● Prompt:
Copy out all of the records below word for word, leaving out the pictures.

● Data supplied:
[Start of section]
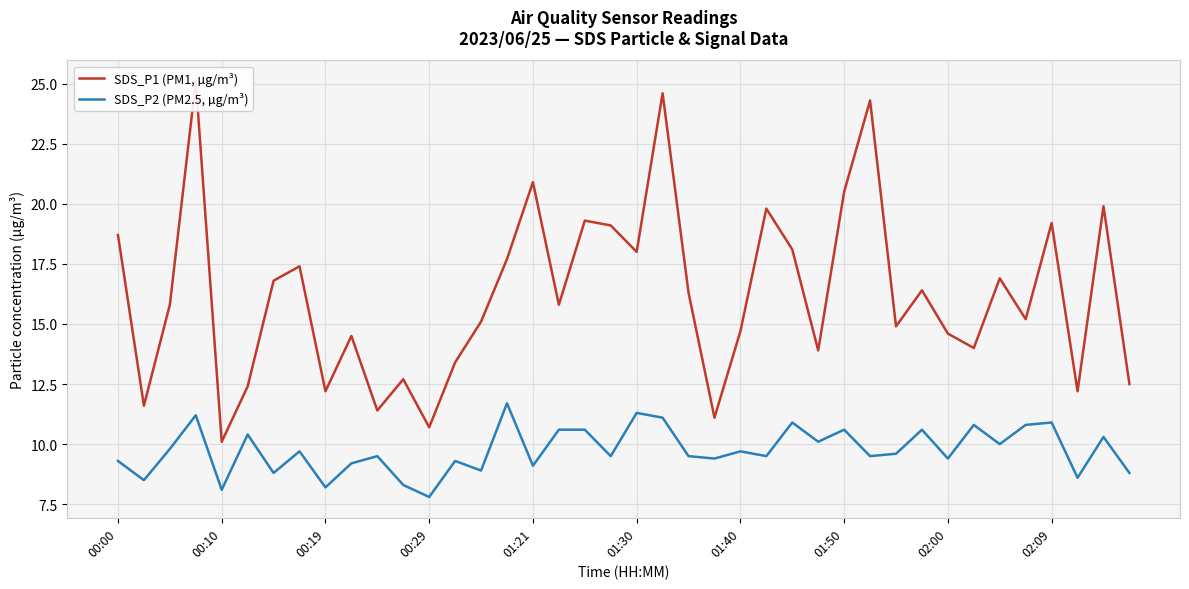

At 30, list the series in order from smallest to largest.

SDS_P2 (PM2.5, µg/m³), SDS_P1 (PM1, µg/m³)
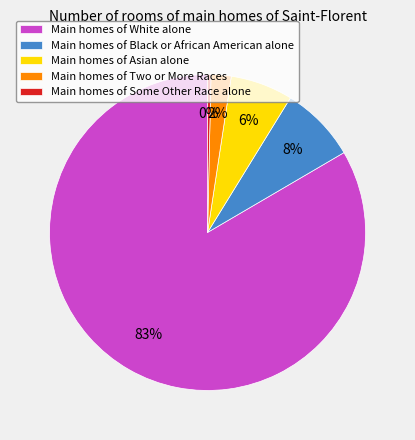

What is the smallest slice in the pie chart?

Main homes of Some Other Race alone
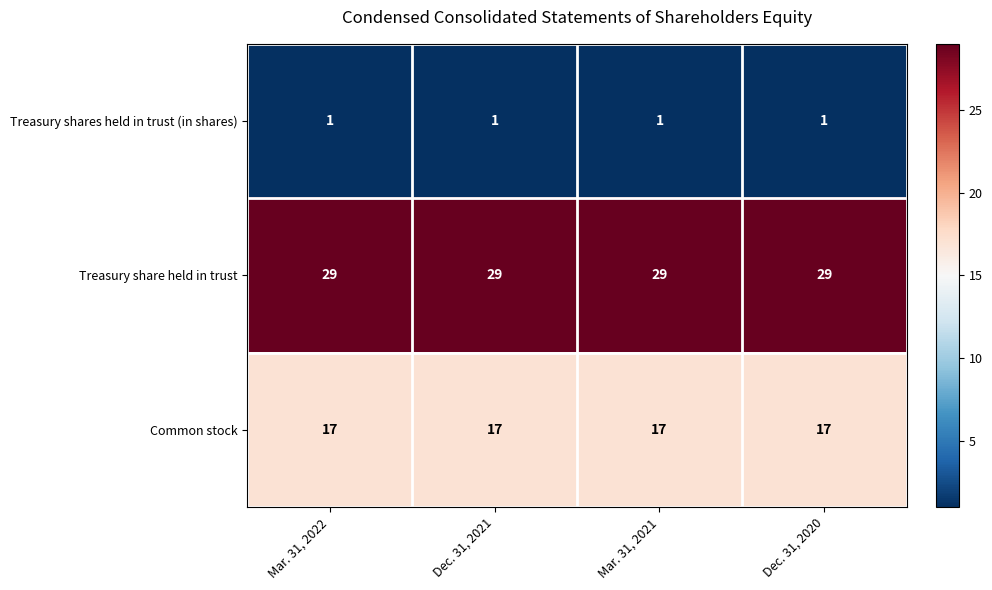

Rank the series at Mar. 31, 2021 from highest to lowest value.

Treasury share held in trust, Common stock, Treasury shares held in trust (in shares)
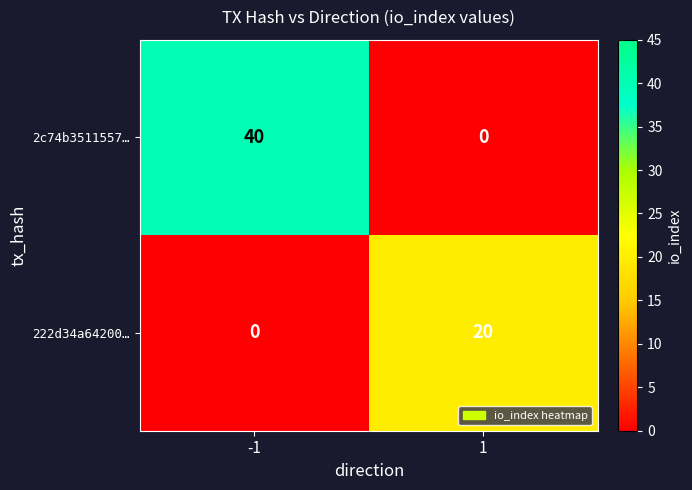

The 2c74b3511557… series shows 18 at 1. True or false?

False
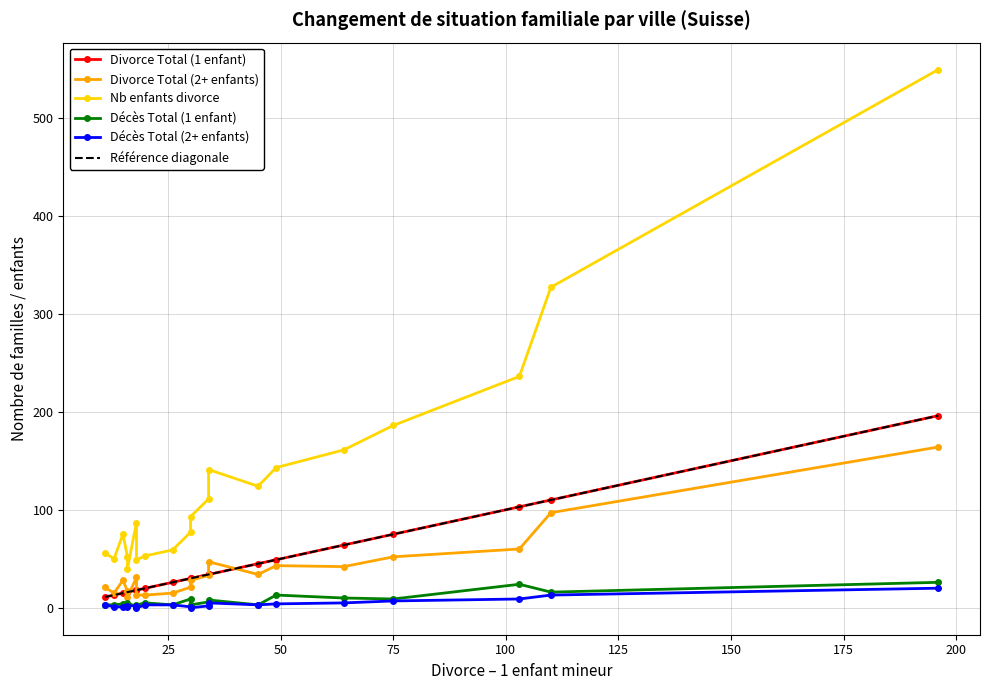

What is the average value of the Décès Total (2+ enfants) series?

4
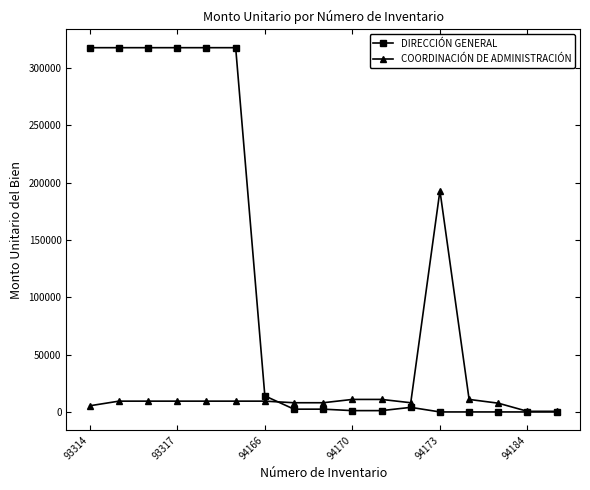

What is the value of the COORDINACIÓN DE ADMINISTRACIÓN point at the 8th from the left?

8025.0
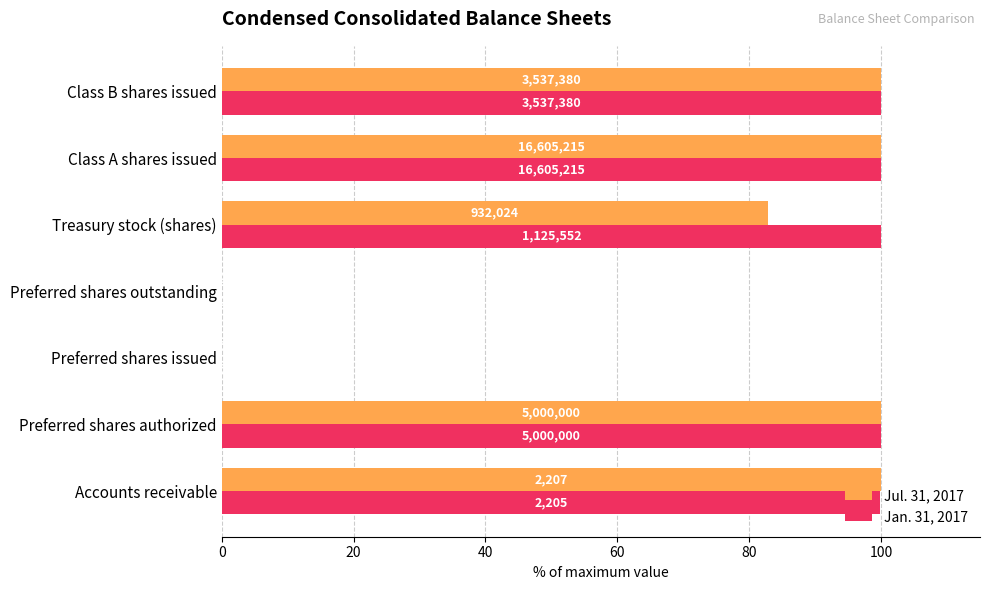

What are all the series names shown in the legend?

Jul. 31, 2017, Jan. 31, 2017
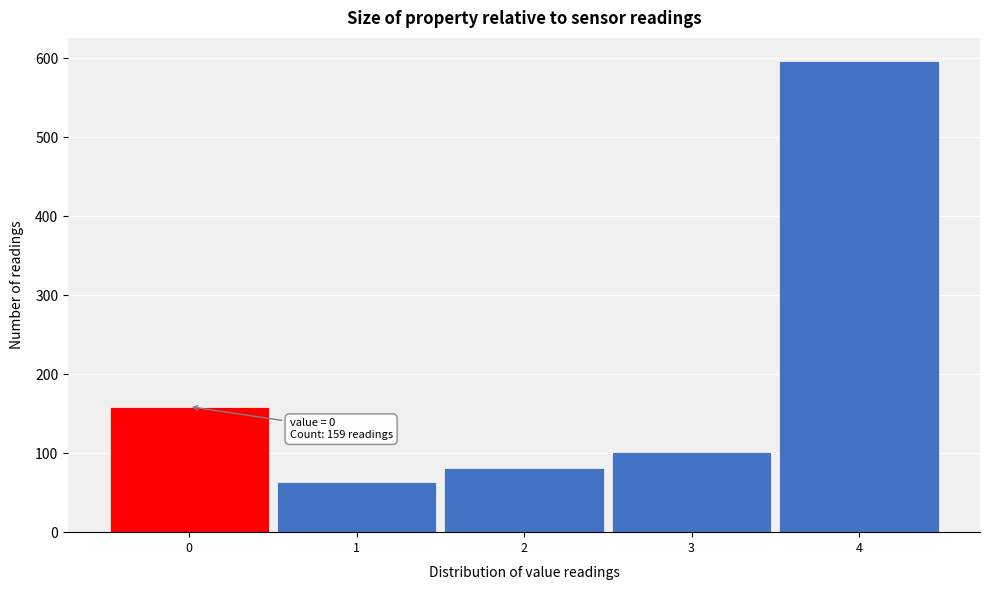

Over which range of the x-axis is the bar tallest?

3.5 to 4.5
[End of section]
● Solution to the exercise:
At 30, list the series in order from smallest to largest.

SDS_P2 (PM2.5, µg/m³), SDS_P1 (PM1, µg/m³)

What is the smallest slice in the pie chart?

Main homes of Some Other Race alone

Rank the series at Mar. 31, 2021 from highest to lowest value.

Treasury share held in trust, Common stock, Treasury shares held in trust (in shares)

The 2c74b3511557… series shows 18 at 1. True or false?

False

What is the average value of the Décès Total (2+ enfants) series?

4

What is the value of the COORDINACIÓN DE ADMINISTRACIÓN point at the 8th from the left?

8025.0

What are all the series names shown in the legend?

Jul. 31, 2017, Jan. 31, 2017

Over which range of the x-axis is the bar tallest?

3.5 to 4.5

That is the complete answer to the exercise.